The victims of PowerSchool’s data breach worked together to investigate the’massive hack’
On 7th January, at 11:10 pm in Dubai, Romy backus received an e-mail from the education technology company PowerSchool notifying that her school was a victim of a data leak that they discovered on 28th December. Hackers accessed the cloud system of PowerSchool, which contained a wealth of private data, including Social Security Numbers, medical information and grades from all around the world. TechCrunch reported that given the fact that PowerSchool claims to be the largest provider of K-12 education software in North America — with over 18,000 schools and 60 million students — the impact on the school could be “massive”. TechCrunch reported that sources at districts affected by the incident said hackers had accessed “all of” their historical student and teacher data stored on their PowerSchool systems. Backus manages the PowerSchool SIS at the American School of Dubai. This system, which was also hacked, is used by schools to manage sensitive data such as Social Security numbers, medical records, attendance and enrollment. Backus, who received the PowerSchool email the next day, said that she immediately went to her manager to initiate the school’s protocol for handling data breaches. She then began investigating the breach in order to determine what exactly the hackers had stolen from her school. Backus said to TechCrunch that she began digging into the matter because she wanted to learn more. Just telling me, okay, that we’ve all been affected is not enough. Great. What’s the matter? What was taken? When was it stolen? One of the half-dozen school workers who spoke with TechCrunch on condition that they not be named, said that some of it was due to the confusing and inconsistent communication that came from PowerSchool. One of the school workers who spoke to TechCrunch under the condition that they not be identified or their school district name be used, said that some of the confusion and inconsistency was due to PowerSchool’s inconsistent and confusing communication.
Have you got more information on the PowerSchool hack? From a non-work device, you can contact Lorenzo Franceschi-Bicchierai securely on Signal at +1 917 257 1382, or via Telegram and Keybase @lorenzofb, or email. TechCrunch can also be contacted via SecureDrop.
In those early hours following PowerSchool’s notification of the breach or breach, schools scrambled to determine the extent of it, if at all. Adam Larsen is the assistant superintendent of Community Unit School District 220-Oregon, Illinois. He told TechCrunch that email listservs, where PowerSchool users share information, had “exploded”. The community realized that they were all on their own. Larsen said that the community needed to act fast because PowerSchool information is not something they could trust.
“There was a lot of panic and not reading what has been shared already, and then asking the same questions over and over again,” said Backus.
Thanks to her own skills and knowledge of the system, Backus said she was able to quickly figure out what data was compromised at her school, and started comparing notes with other workers from other affected schools. Backus, who suspected that there may have been a similar breach in other schools, decided to create a guide to explain how to deal with the situation. She shared a Google Doc with PowerSchool administrators in Europe and the Middle East in WhatsApp group chats at 4:36 pm Dubai time, less than 24 hrs after PowerSchool had notified customers. Later that day, after talking to more people and refining the document, Backus said she posted it on the PowerSchool User Group, a non-official support forum for PowerSchool users that has more than 5,000 members.
Since then, the document has been updated regularly and grown to nearly 2,000 words, effectively going viral inside the PowerSchool community. Backus said that as of Friday the document was viewed over 2,500 times. She created a Bit.ly link to track how many people had clicked on the link. The document was shared on Reddit, and in other closed groups. It’s possible that many more people have seen it. Around 30 people were viewing the document at the time this article was written. Larsen, who also published a video and a set of open-source tools to help others, released them on the same day Backus posted her document.
Backus’ document and Larsen’s tools show how workers from schools who were hacked – and those that weren’t hacked, but were still informed by PowerSchool – rallied together to help each other. According to a half dozen workers from affected schools, school workers had to turn to each other and respond to the breach through a community effort fueled by necessity and solidarity because PowerSchool’s response was slow and incomplete.

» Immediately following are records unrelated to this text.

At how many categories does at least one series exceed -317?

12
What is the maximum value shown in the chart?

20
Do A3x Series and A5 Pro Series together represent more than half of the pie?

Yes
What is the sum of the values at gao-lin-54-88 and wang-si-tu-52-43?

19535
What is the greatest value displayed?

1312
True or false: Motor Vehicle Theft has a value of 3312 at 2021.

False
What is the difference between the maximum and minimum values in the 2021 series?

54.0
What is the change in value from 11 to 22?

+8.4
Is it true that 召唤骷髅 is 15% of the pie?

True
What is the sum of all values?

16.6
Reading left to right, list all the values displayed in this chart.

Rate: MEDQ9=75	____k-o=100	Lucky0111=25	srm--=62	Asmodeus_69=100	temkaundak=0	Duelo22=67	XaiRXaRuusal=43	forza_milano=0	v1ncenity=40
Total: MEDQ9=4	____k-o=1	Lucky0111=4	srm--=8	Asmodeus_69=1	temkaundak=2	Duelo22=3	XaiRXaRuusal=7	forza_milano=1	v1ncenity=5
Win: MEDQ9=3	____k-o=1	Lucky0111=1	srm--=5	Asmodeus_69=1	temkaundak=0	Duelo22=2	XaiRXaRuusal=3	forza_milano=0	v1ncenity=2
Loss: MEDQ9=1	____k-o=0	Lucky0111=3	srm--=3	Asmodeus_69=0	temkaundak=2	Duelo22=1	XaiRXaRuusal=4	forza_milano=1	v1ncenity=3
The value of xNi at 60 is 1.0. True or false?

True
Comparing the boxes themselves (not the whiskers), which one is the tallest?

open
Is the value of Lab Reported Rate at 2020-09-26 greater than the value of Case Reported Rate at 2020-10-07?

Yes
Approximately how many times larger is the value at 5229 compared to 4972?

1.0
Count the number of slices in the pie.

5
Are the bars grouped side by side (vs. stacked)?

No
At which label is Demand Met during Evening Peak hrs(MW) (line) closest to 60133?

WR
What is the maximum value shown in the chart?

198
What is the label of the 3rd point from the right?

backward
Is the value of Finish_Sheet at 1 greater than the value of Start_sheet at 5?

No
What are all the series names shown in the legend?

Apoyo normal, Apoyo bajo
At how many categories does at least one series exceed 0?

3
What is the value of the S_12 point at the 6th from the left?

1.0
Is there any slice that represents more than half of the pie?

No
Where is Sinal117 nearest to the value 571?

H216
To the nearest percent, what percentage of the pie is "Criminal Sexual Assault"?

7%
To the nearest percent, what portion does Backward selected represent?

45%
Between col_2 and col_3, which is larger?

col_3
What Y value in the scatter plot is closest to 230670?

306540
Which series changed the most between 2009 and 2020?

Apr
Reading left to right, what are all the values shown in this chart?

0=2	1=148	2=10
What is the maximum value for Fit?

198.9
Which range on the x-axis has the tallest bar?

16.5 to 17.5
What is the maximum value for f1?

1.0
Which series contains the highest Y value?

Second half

Several school workers also supported each other on Reddit. Some were posted on the K-12 Systems Administrators’ subreddit where users must be verified and vetted before they can post. Levin said that the education sector relies on open collaboration through informal, sometimes public channels because schools are understaffed in terms of IT workers and lack specialist cybersecurity expertise.
Levin underscored the fact that the education sector has to rely on open collaboration through more informal, sometimes public channels often because schools are generally understaffed in terms of IT workers, and lack specialist cybersecurity expertise.
Another school worker told TechCrunch that “for so many of us, we don’t have the funding for the full cybersecurity resources we need to respond to incidents and we have to band together.”[PowerSchool]When reached for comment, PowerSchool’s spokesperson Beth Keebler told TechCrunch: “Our PowerSchool customers are part of a strong security community that is dedicated to sharing information and helping each other. We appreciate our customers’ patience, and we thank all those who shared information with their peers. We will continue to do the same.”